The first problem was a contract that prevented me from leaving my job for seven years, with no termination clause or possible escape clause.

Making a free choice

 

But how could I decide to take a leap of faith, to leave everything behind, at the risk of not being fully understood by the people who love me… all this for You, Lord, and You block me, You make me turn back and You don’t let me follow my dream, which I thought was also Yours?

On the contrary, those seven years were fundamental in helping me make a truly free and well-considered choice!

It wasn’t easy, especially at the beginning. I did not understand how the Lord could allow this to happen. Then, when I found myself having to leave the city where I was working to integrate into a new context that did not know me, but which already knew my story even before I arrived, the difficulty increased.

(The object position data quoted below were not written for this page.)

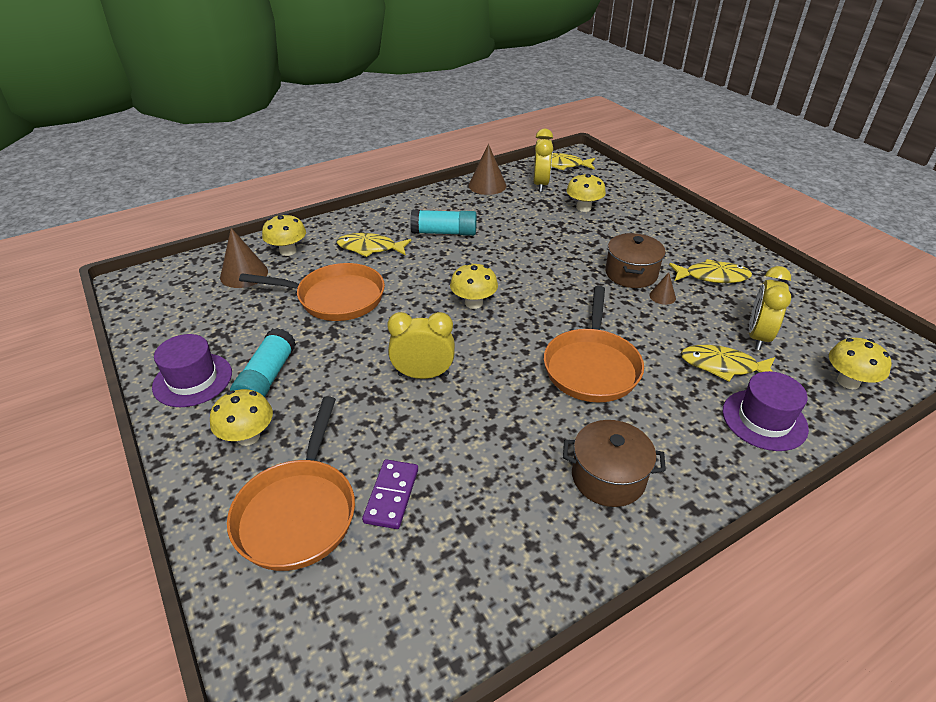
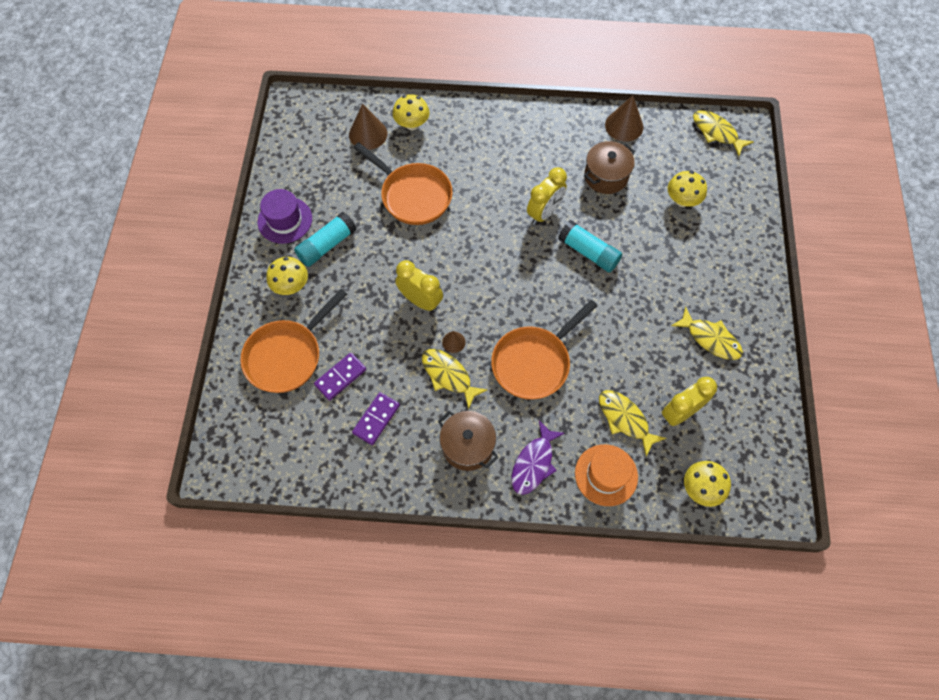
camera: 35 degrees right, 25 degrees up
(370, 248) = (472, 154): yellow fish -> yellow fish (448, 375)
(444, 233) = (541, 167): turquoise glue stick -> turquoise glue stick (588, 252)
(473, 303) = (503, 256): yellow mushroom -> none
(477, 514) = (376, 419): none -> purple domino
(540, 184) = (672, 150): yellow clock -> yellow clock (544, 213)
(631, 274) = (647, 297): brown pot -> brown pot (606, 176)
(662, 296) = (648, 333): brown cone -> brown cone (453, 342)
(690, 451) = (534, 463): none -> purple fish
(764, 420) = (606, 475): purple hat -> orange hat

But it was precisely during those years that I met other young people who were asking themselves fundamental questions about the meaning of life, that I discovered Ignatian spirituality, that I deepened my desire and discovered that there were many possible responses to God’s love, all of equal value.

Being alongside the little ones of this world

 

I discovered that the Lord did not want me to do one thing rather than another, but only that I might live a full life, in joy, following him, with the people he had placed beside me.

I met someone who wanted to live a more intimate life, and I felt that this was not what would bring fulfilment to my life. I understood that Ignatian spirituality had shaped my adult journey of faith and that it was in this spirituality that I could find my path. I met the Helper Sisters and discovered that what I wanted was to be alongside the little ones of this world, in simplicity, joy and abandonment to the Father.

 

In short, my choice was confirmed, but it took time and a few ‘difficult passages’ to deepen it, confirm it, and in a way, ‘purify’ it.